## O que produzir
Copie todas as linhas abaixo sem nenhuma alteração. Deixe as imagens de fora da resposta.

## Linhas fornecidas

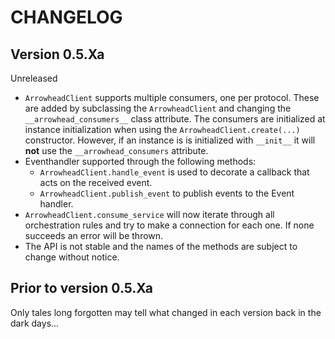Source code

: # CHANGELOG

## Version 0.5.Xa

Unreleased

- `ArrowheadClient` supports multiple consumers, one per protocol.
  These are added by subclassing the `ArrowheadClient` and changing the `__arrowhead_consumers__` class attribute.
  The consumers are initialized at instance initialization when using the `ArrowheadClient.create(...)` constructor.
  However, if an instance is is initialized with `__init__` it will **not** use the `__arrowhead_consumers` attribute.
- Eventhandler supported through the following methods:
  - `ArrowheadClient.handle_event` is used to decorate a callback that acts on the received event.
  - `ArrowheadClient.publish_event` to publish events to the Event handler.
- `ArrowheadClient.consume_service` will now iterate through all orchestration rules and try to make a connection for each one. If none succeeds an error will be thrown.  
- The API is not stable and the names of the methods are subject to change without notice.

Prior to version 0.5.Xa
-----------------------

Only tales long forgotten may tell what changed in each version back in the dark days...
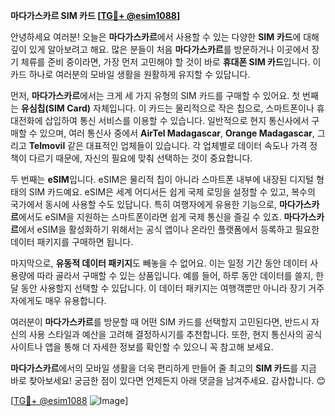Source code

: **마다가스카르 SIM 카드 [[TG💪+ @esim1088](https://t.me/s/esim1088)]**

안녕하세요 여러분! 오늘은 **마다가스카르**에서 사용할 수 있는 다양한 **SIM 카드**에 대해 깊이 있게 알아보려고 해요. 많은 분들이 처음 **마다가스카르**를 방문하거나 이곳에서 장기 체류를 준비 중이라면, 가장 먼저 고민해야 할 것이 바로 **휴대폰 SIM 카드**입니다. 이 카드 하나로 여러분의 모바일 생활을 원활하게 유지할 수 있답니다.

먼저, **마다가스카르**에서는 크게 세 가지 유형의 SIM 카드를 구매할 수 있어요. 첫 번째는 **유심칩(SIM Card)** 자체입니다. 이 카드는 물리적으로 작은 칩으로, 스마트폰이나 휴대전화에 삽입하여 통신 서비스를 이용할 수 있습니다. 일반적으로 현지 통신사에서 구매할 수 있으며, 여러 통신사 중에서 **AirTel Madagascar**, **Orange Madagascar**, 그리고 **Telmovil** 같은 대표적인 업체들이 있습니다. 각 업체별로 데이터 속도나 가격 정책이 다르기 때문에, 자신의 필요에 맞춰 선택하는 것이 중요합니다.

두 번째는 **eSIM**입니다. eSIM은 물리적 칩이 아니라 스마트폰 내부에 내장된 디지털 형태의 SIM 카드예요. eSIM은 세계 어디서든 쉽게 국제 로밍을 설정할 수 있고, 복수의 국가에서 동시에 사용할 수도 있답니다. 특히 여행자에게 유용한 기능으로, **마다가스카르**에서도 eSIM을 지원하는 스마트폰이라면 쉽게 국제 통신을 즐길 수 있죠. **마다가스카르**에서 eSIM을 활성화하기 위해서는 공식 앱이나 온라인 플랫폼에서 등록하고 필요한 데이터 패키지를 구매하면 됩니다.

마지막으로, **유동적 데이터 패키지**도 빼놓을 수 없어요. 이는 일정 기간 동안 데이터 사용량에 따라 골라서 구매할 수 있는 상품입니다. 예를 들어, 하루 동안 데이터를 쓸지, 한 달 동안 사용할지 선택할 수 있답니다. 이 데이터 패키지는 여행객뿐만 아니라 장기 거주자에게도 매우 유용합니다.

여러분이 **마다가스카르**를 방문할 때 어떤 SIM 카드를 선택할지 고민된다면, 반드시 자신의 사용 스타일과 예산을 고려해 결정하시기를 추천합니다. 또한, 현지 통신사의 공식 사이트나 앱을 통해 더 자세한 정보를 확인할 수 있으니 꼭 참고해 보세요.

**마다가스카르**에서의 모바일 생활을 더욱 편리하게 만들어 줄 최고의 **SIM 카드**를 지금 바로 찾아보세요! 궁금한 점이 있다면 언제든지 아래 댓글을 남겨주세요. 감사합니다. 😊

[[TG💪+ @esim1088](https://t.me/s/esim1088) ![Image](https://i.postimg.cc/Y0z9fWf4/image.png)]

## Sua resposta
Source code

: # CHANGELOG

## Version 0.5.Xa

Unreleased

- `ArrowheadClient` supports multiple consumers, one per protocol.
  These are added by subclassing the `ArrowheadClient` and changing the `__arrowhead_consumers__` class attribute.
  The consumers are initialized at instance initialization when using the `ArrowheadClient.create(...)` constructor.
  However, if an instance is is initialized with `__init__` it will **not** use the `__arrowhead_consumers` attribute.
- Eventhandler supported through the following methods:
  - `ArrowheadClient.handle_event` is used to decorate a callback that acts on the received event.
  - `ArrowheadClient.publish_event` to publish events to the Event handler.
- `ArrowheadClient.consume_service` will now iterate through all orchestration rules and try to make a connection for each one. If none succeeds an error will be thrown.  
- The API is not stable and the names of the methods are subject to change without notice.

Prior to version 0.5.Xa
-----------------------

Only tales long forgotten may tell what changed in each version back in the dark days...
Source code

: **마다가스카르 SIM 카드 [[TG💪+ @esim1088](https://t.me/s/esim1088)]**

안녕하세요 여러분! 오늘은 **마다가스카르**에서 사용할 수 있는 다양한 **SIM 카드**에 대해 깊이 있게 알아보려고 해요. 많은 분들이 처음 **마다가스카르**를 방문하거나 이곳에서 장기 체류를 준비 중이라면, 가장 먼저 고민해야 할 것이 바로 **휴대폰 SIM 카드**입니다. 이 카드 하나로 여러분의 모바일 생활을 원활하게 유지할 수 있답니다.

먼저, **마다가스카르**에서는 크게 세 가지 유형의 SIM 카드를 구매할 수 있어요. 첫 번째는 **유심칩(SIM Card)** 자체입니다. 이 카드는 물리적으로 작은 칩으로, 스마트폰이나 휴대전화에 삽입하여 통신 서비스를 이용할 수 있습니다. 일반적으로 현지 통신사에서 구매할 수 있으며, 여러 통신사 중에서 **AirTel Madagascar**, **Orange Madagascar**, 그리고 **Telmovil** 같은 대표적인 업체들이 있습니다. 각 업체별로 데이터 속도나 가격 정책이 다르기 때문에, 자신의 필요에 맞춰 선택하는 것이 중요합니다.

두 번째는 **eSIM**입니다. eSIM은 물리적 칩이 아니라 스마트폰 내부에 내장된 디지털 형태의 SIM 카드예요. eSIM은 세계 어디서든 쉽게 국제 로밍을 설정할 수 있고, 복수의 국가에서 동시에 사용할 수도 있답니다. 특히 여행자에게 유용한 기능으로, **마다가스카르**에서도 eSIM을 지원하는 스마트폰이라면 쉽게 국제 통신을 즐길 수 있죠. **마다가스카르**에서 eSIM을 활성화하기 위해서는 공식 앱이나 온라인 플랫폼에서 등록하고 필요한 데이터 패키지를 구매하면 됩니다.

마지막으로, **유동적 데이터 패키지**도 빼놓을 수 없어요. 이는 일정 기간 동안 데이터 사용량에 따라 골라서 구매할 수 있는 상품입니다. 예를 들어, 하루 동안 데이터를 쓸지, 한 달 동안 사용할지 선택할 수 있답니다. 이 데이터 패키지는 여행객뿐만 아니라 장기 거주자에게도 매우 유용합니다.

여러분이 **마다가스카르**를 방문할 때 어떤 SIM 카드를 선택할지 고민된다면, 반드시 자신의 사용 스타일과 예산을 고려해 결정하시기를 추천합니다. 또한, 현지 통신사의 공식 사이트나 앱을 통해 더 자세한 정보를 확인할 수 있으니 꼭 참고해 보세요.

**마다가스카르**에서의 모바일 생활을 더욱 편리하게 만들어 줄 최고의 **SIM 카드**를 지금 바로 찾아보세요! 궁금한 점이 있다면 언제든지 아래 댓글을 남겨주세요. 감사합니다. 😊

[[TG💪+ @esim1088](https://t.me/s/esim1088) ![Image](https://i.postimg.cc/Y0z9fWf4/image.png)]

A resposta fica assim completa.